There were limitations in our current study. First, it was a single-center study with a small sample size due to the difficulty in longitudinally collecting the tissue and plasma samples in advanced NSCLC patients prior to treatment and at disease progression, and further investigation in a larger cohort may be required to confirm the findings. Second, the assay sensitivity and specificity towards EGFR mutation testing using the ddPCR platform cannot be accurately evaluated in this study because of a lack of enrolled EGFR mutation-negative patients. Third, patients enrolled in this study were at advanced stages, and their tumor tissues were obtained via tumor biopsy. The intratumor heterogeneity of EGFR T790M mutation may lead to an underestimation of the prevalence due to sampling bias, which may, in turn, influence its clinical impact.

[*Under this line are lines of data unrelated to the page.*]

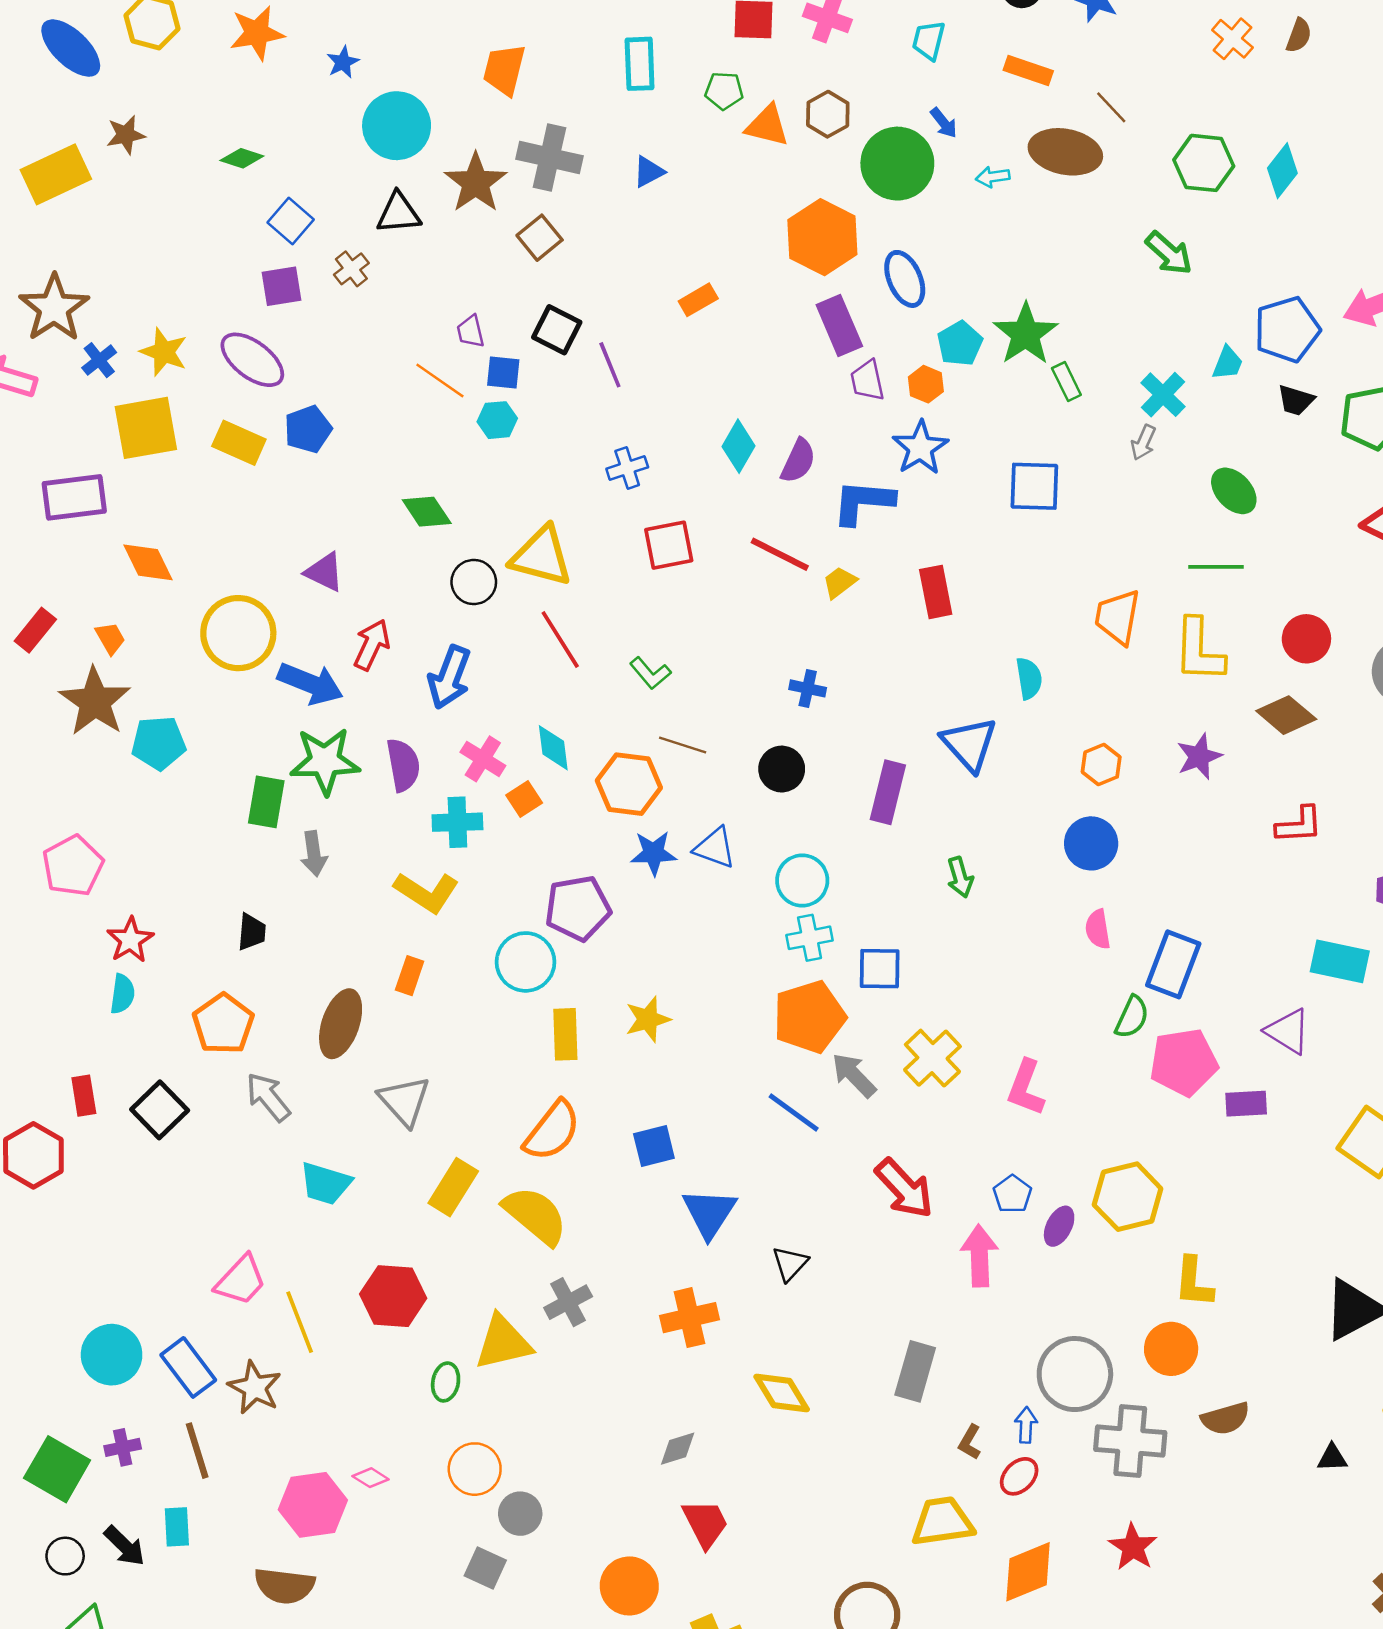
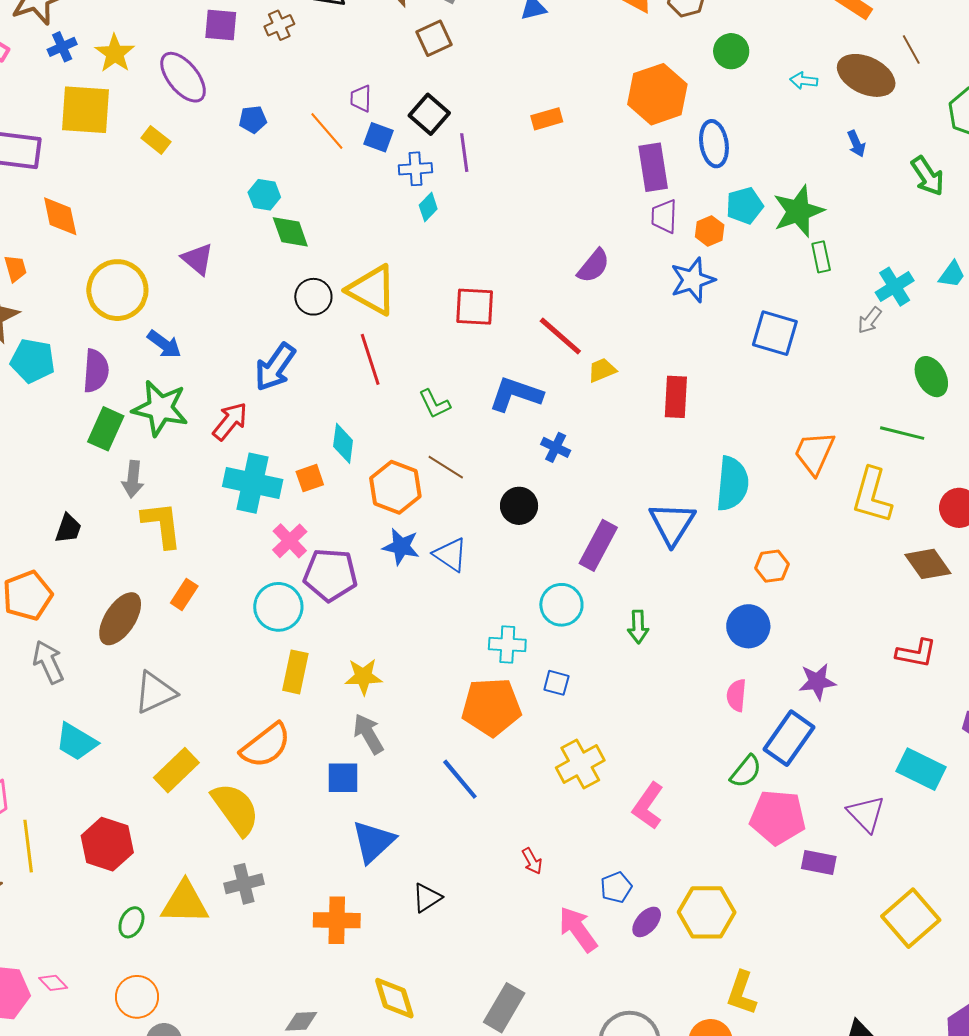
blue arrow: (944, 123) -> (856, 144), moved
green circle: (897, 164) -> (731, 51), size x0.6
cyan hexagon: (497, 420) -> (264, 195), moved
blue pentagon: (308, 429) -> (253, 119), moved, size x0.7
yellow rectangle: (239, 443) -> (156, 140), size x0.7
cyan diamond: (739, 446) -> (428, 207), moved, size x0.7
blue cross: (627, 468) -> (415, 169), moved
blue L-shape: (863, 502) -> (516, 394), moved
red arrow: (372, 645) -> (230, 421), moved
cyan semicircle: (1029, 678) -> (732, 484), size x1.6
blue arrow: (310, 683) -> (164, 344), size x0.7
purple star: (1199, 757) -> (817, 682), moved
pink cross: (483, 759) -> (290, 541), moved
purple semicircle: (403, 765) -> (96, 371), moved
cyan cross: (457, 822) -> (253, 483), size x1.4
cyan circle: (802, 880) -> (561, 605), moved
yellow L-shape: (427, 892) -> (162, 525), moved, turned -144
blue square: (880, 969) -> (556, 683), size x0.7
gray arrow: (854, 1075) -> (368, 734), moved
gray triangle: (404, 1101) -> (155, 692), turned 33
red arrow: (904, 1188) -> (532, 861), size x0.5
pink arrow: (979, 1256) -> (578, 929), turned -48

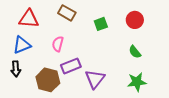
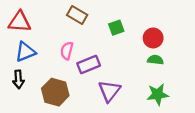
red triangle: (29, 19) -> (20, 22), moved
red circle: (135, 20) -> (153, 38), moved
green semicircle: (135, 52) -> (155, 60), turned 136
purple rectangle: (71, 66) -> (89, 64), moved

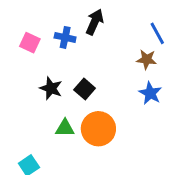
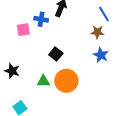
pink square: (30, 43) -> (23, 30), moved, turned -32
black star: (51, 88) -> (12, 71), moved

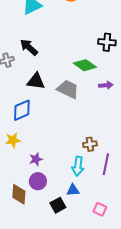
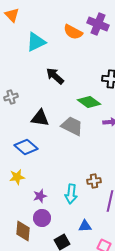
black arrow: (29, 47) -> (55, 76), moved
blue diamond: (22, 110) -> (26, 147), turned 65
cyan arrow: (78, 166) -> (71, 194), moved
blue triangle: (73, 190) -> (85, 226), moved

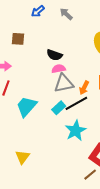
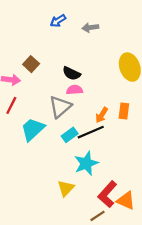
gray arrow: (66, 14) -> (90, 28), turned -56
brown square: (18, 39) -> (31, 64), moved, turned 32
gray triangle: (64, 83) -> (60, 107), moved, turned -35
yellow triangle: (22, 157) -> (66, 188), moved

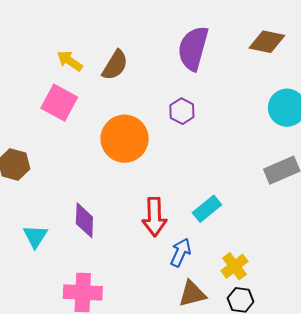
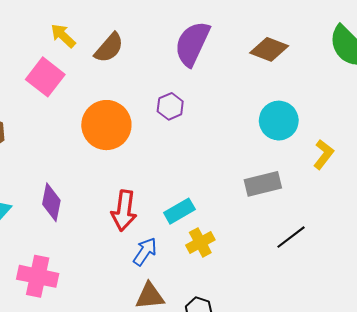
yellow cross: (235, 266) -> (200, 242), moved

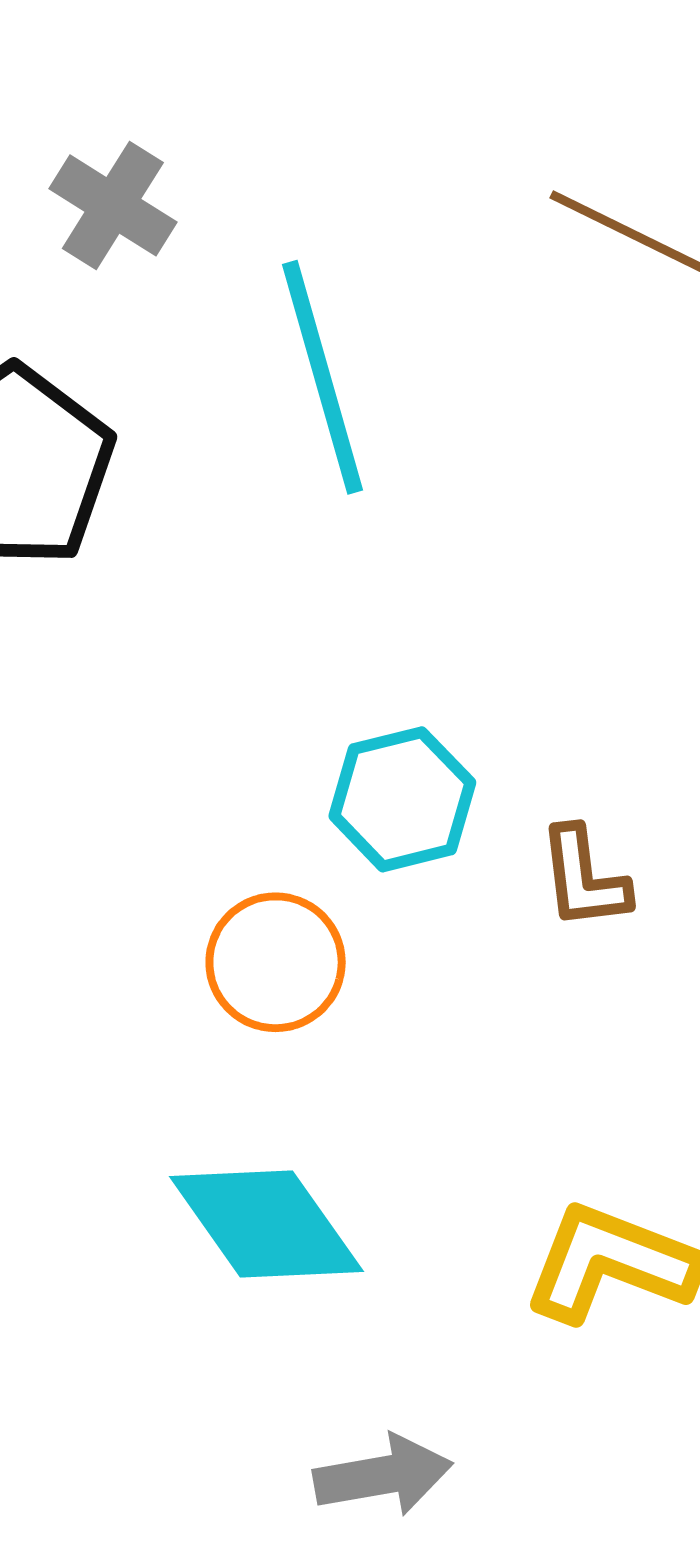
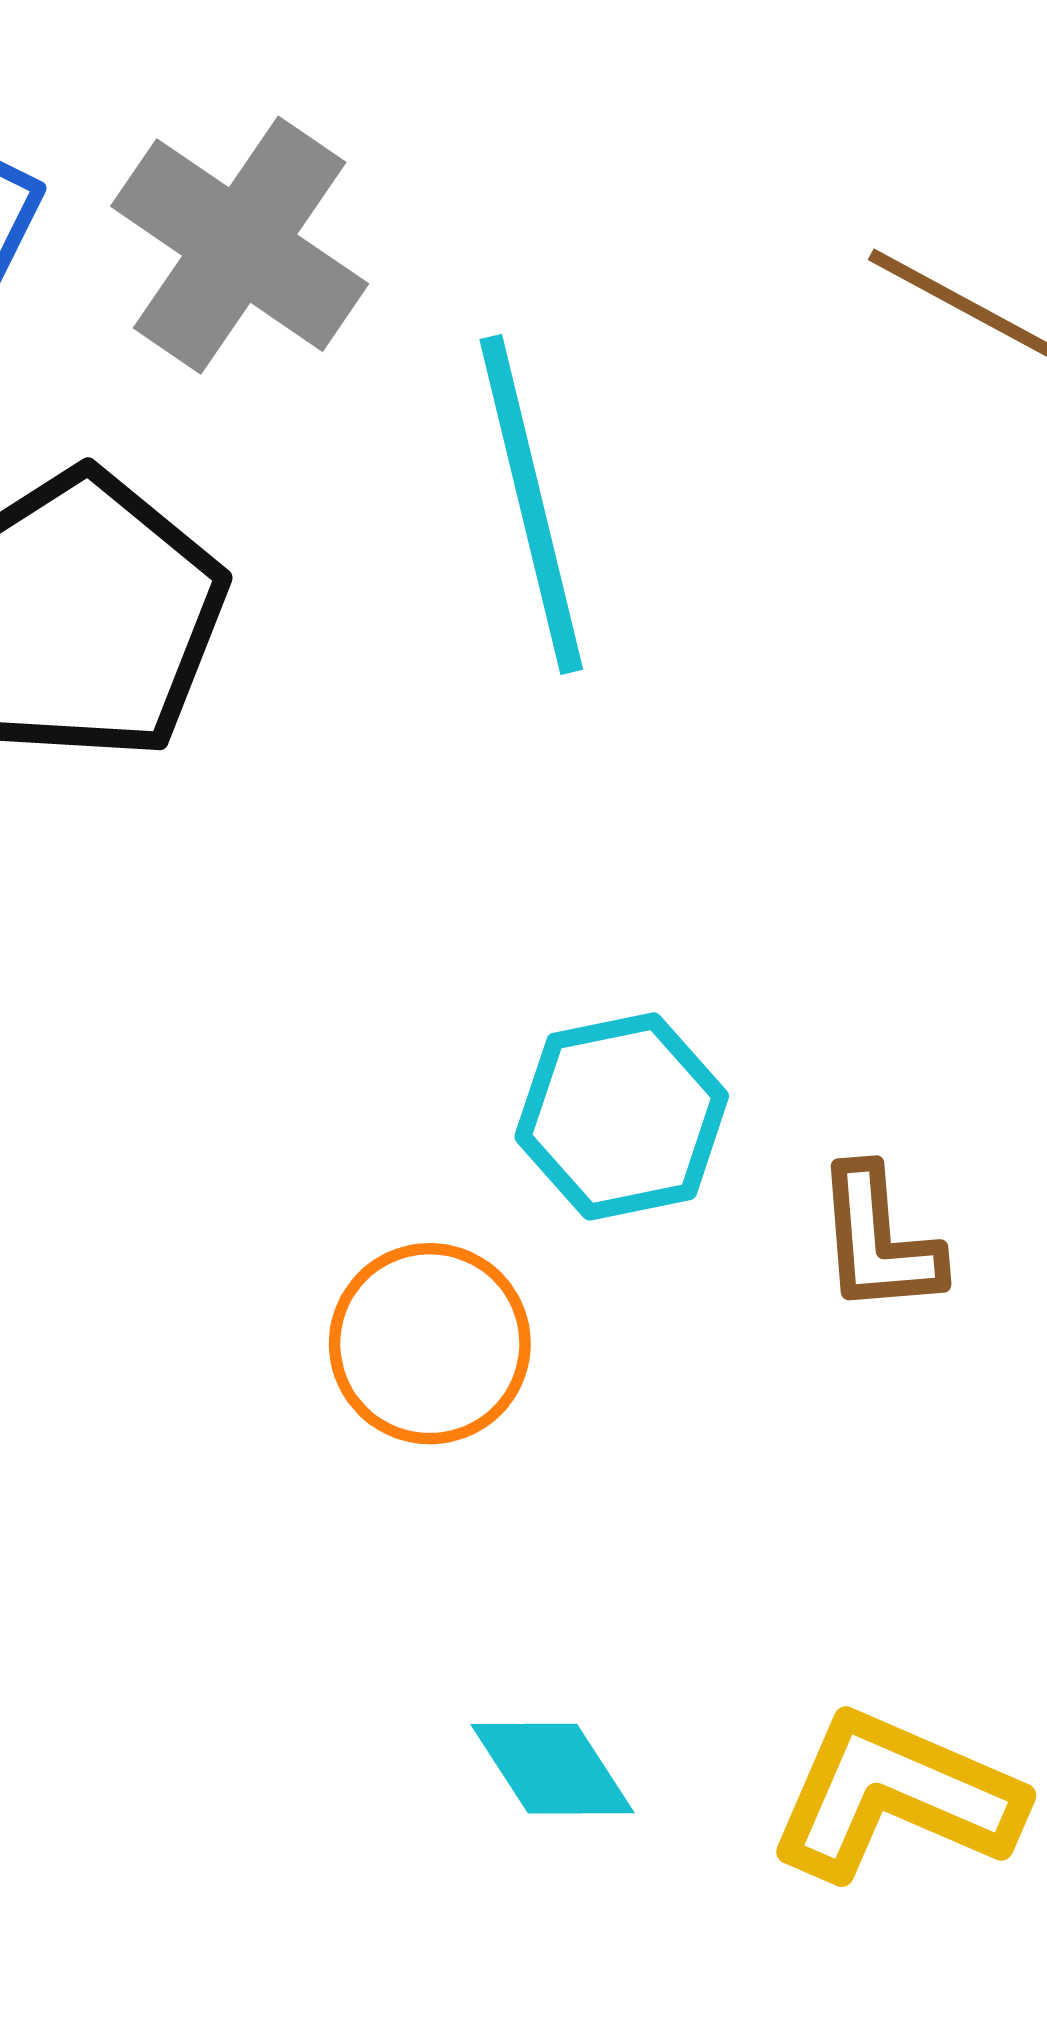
gray cross: (113, 205) -> (240, 245), size x1.4
cyan diamond: (266, 1224) -> (553, 1769), moved, size x0.6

In conclusion, our study demonstrated the significance of using the ultra-sensitive ddPCR platform for the dynamic assessment of tissue and plasma EGFR mutation status at baseline and disease progression in EGFR mutant NSCLC treated with EGFR-TKIs. In addition to evaluating the EGFR-TKI treatment efficacy and the emergence of resistance mechanisms, the use of the ddPCR method for EGFR mutation detection is proven to be valuable in predicting tumor metastasis and patient outcomes.